希望を、人生(生きること、いのち)、偶然と必然と関連づけながら、三木清は考えを進めていく。人間存在とはどんなものなのか、考えていく。「哲学」だから、ふつうのことばとは違う、というか、ふつうの「定義」ではないところへ踏み込んで行く。
一読したあと、一段落ずつ読んでいくのだが、最初に出てくる「偶然」「必然」のほかに、私たちが日常的につかうことばで「然」を含むことばがある。
それは何? 私は18歳のイタリア人に聞く。
「自然」。
その「自然」とは、どんなものだろう。そんなふうに話を向けると、
途中に「間」ということばがあった、
と三木清が問題にしている「核心」に切り込んで行く。「間」では、「間」にはなかったものが形成されていく。

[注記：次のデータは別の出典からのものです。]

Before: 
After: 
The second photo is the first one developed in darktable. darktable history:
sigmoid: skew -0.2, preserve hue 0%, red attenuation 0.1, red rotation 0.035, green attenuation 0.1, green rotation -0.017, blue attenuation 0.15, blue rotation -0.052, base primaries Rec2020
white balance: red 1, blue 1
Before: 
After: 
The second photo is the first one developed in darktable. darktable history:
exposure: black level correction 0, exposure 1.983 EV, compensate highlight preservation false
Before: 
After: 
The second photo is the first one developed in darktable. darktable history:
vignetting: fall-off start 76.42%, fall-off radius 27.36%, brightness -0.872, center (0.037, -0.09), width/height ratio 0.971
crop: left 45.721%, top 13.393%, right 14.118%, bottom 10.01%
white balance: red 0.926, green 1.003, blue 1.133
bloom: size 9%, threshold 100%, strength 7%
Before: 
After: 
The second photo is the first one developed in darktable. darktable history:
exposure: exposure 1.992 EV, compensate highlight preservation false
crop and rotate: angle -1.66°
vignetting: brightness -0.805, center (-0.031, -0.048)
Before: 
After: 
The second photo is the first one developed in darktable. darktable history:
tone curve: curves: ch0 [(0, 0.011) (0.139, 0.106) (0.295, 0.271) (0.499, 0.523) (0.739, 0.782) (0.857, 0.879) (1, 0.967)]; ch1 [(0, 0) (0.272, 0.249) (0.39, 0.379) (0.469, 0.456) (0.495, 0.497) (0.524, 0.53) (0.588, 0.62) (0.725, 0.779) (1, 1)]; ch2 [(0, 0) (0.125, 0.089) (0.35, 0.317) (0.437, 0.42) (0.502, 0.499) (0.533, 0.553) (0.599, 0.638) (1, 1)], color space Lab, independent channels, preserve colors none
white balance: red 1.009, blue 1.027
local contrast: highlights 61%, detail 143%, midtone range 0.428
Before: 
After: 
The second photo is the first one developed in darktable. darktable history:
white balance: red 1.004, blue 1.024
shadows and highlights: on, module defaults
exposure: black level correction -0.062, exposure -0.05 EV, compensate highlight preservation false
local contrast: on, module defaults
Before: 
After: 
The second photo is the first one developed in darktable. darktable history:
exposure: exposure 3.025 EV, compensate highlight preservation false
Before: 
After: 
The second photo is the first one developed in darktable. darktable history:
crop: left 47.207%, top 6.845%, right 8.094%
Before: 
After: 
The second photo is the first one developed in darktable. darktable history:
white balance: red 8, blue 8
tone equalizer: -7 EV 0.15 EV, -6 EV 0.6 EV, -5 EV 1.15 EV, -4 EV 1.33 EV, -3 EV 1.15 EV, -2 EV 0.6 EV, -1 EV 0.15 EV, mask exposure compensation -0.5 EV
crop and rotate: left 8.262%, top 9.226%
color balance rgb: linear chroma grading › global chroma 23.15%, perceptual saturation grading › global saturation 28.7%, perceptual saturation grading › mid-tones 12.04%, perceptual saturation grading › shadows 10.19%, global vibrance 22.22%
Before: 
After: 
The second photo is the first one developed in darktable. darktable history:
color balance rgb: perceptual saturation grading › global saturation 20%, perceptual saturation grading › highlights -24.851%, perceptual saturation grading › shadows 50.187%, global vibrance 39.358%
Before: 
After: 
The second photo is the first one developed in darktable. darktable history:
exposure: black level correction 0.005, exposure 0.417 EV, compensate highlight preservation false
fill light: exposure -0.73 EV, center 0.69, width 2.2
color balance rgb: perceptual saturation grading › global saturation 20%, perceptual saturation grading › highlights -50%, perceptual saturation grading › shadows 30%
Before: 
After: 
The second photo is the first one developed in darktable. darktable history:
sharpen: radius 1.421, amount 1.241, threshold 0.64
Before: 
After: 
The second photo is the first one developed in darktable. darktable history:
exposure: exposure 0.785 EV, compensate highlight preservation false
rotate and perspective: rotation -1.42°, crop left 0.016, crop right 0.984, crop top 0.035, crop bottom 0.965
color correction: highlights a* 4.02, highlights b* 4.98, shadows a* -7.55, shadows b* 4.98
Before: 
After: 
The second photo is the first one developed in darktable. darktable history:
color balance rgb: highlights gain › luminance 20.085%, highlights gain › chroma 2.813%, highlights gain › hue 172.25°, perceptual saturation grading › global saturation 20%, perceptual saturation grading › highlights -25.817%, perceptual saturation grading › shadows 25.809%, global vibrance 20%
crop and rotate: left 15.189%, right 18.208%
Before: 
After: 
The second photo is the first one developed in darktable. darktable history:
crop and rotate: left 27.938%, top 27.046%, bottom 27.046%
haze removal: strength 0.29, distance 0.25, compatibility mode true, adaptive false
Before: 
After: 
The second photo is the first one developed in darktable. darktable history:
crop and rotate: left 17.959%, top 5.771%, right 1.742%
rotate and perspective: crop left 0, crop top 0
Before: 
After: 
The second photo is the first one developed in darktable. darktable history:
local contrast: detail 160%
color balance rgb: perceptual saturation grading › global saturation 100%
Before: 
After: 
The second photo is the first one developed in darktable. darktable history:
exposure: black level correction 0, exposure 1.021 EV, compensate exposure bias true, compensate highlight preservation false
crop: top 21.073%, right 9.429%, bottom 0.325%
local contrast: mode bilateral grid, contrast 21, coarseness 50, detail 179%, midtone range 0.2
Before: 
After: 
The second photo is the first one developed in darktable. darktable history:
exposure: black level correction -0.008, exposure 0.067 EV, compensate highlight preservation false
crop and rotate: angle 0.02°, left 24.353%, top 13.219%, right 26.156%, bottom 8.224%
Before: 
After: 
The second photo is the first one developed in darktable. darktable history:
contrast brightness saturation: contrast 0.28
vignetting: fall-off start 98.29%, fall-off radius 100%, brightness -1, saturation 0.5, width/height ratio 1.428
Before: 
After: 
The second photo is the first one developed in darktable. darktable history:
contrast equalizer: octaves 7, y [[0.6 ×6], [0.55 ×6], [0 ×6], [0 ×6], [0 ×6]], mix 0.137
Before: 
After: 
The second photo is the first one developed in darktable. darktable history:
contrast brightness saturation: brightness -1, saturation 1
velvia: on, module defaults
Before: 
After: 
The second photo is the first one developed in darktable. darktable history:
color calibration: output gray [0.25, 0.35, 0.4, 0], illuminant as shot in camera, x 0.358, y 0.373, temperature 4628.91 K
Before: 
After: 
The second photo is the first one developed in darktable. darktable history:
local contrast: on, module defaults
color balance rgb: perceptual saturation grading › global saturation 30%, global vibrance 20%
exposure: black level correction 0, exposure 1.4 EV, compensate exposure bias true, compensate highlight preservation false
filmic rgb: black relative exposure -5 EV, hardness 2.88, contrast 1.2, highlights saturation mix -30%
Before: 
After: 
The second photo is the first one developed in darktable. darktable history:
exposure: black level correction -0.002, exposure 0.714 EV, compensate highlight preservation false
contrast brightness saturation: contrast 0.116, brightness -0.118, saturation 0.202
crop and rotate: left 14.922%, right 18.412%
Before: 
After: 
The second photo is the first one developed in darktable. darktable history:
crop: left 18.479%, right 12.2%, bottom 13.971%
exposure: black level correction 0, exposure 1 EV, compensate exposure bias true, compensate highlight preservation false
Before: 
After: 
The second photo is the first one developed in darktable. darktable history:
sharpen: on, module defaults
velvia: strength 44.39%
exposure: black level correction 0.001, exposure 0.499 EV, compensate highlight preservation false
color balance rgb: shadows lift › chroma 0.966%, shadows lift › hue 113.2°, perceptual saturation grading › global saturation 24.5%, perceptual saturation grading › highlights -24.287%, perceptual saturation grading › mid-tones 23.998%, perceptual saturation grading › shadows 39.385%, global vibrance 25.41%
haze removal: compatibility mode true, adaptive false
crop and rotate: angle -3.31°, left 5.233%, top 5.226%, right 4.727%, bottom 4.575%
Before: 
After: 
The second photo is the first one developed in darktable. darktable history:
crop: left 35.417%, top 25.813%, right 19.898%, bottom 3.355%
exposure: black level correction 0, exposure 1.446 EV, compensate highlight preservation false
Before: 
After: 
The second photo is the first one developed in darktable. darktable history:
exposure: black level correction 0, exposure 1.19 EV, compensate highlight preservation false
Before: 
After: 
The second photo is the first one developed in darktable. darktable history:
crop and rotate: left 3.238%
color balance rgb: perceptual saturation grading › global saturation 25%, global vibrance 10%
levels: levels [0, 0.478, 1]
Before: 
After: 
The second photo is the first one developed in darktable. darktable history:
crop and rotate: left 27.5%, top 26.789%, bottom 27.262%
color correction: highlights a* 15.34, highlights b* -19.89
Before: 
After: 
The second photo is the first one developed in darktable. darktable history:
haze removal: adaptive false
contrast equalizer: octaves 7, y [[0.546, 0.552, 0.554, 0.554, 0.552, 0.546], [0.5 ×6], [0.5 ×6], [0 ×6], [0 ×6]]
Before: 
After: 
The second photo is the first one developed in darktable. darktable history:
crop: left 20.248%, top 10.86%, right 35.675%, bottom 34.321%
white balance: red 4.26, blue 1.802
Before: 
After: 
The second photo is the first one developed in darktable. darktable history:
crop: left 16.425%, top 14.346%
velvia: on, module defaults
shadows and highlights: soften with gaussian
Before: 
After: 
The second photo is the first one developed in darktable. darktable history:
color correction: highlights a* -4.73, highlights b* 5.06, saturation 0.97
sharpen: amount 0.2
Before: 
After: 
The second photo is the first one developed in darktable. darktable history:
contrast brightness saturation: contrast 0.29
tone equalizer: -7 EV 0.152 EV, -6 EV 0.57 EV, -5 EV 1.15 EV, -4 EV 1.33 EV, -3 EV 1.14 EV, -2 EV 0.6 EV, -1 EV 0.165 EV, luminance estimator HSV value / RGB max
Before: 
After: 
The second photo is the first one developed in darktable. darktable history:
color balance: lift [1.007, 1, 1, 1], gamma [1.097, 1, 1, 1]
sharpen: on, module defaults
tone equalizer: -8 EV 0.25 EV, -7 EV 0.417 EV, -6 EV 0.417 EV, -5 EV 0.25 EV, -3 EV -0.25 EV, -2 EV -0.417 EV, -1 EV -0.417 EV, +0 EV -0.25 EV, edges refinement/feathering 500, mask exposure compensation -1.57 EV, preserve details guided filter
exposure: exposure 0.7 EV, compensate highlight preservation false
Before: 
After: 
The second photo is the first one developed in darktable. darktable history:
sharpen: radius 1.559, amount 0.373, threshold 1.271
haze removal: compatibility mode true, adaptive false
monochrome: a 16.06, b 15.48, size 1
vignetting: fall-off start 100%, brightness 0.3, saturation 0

何が書かれているか、一読して、頭に入っている。これは、すごいことだと思う。
さらに、希望を、欲望、目的、期待と三つのことばで言い直し(見つめなおす)部分では、目的は計画と関係する。目的を達成するためには計画が必要と言う。計画ということばは三木清の文章には出てこない。
これも、すごいことである。
ちょっと感心しすぎて、質問しなければならないことを忘れてしまった。
339ページに、「間」を「根源的」と三木清は呼んでいるのだが、その理由は何か。宿題として、質問してみることにする。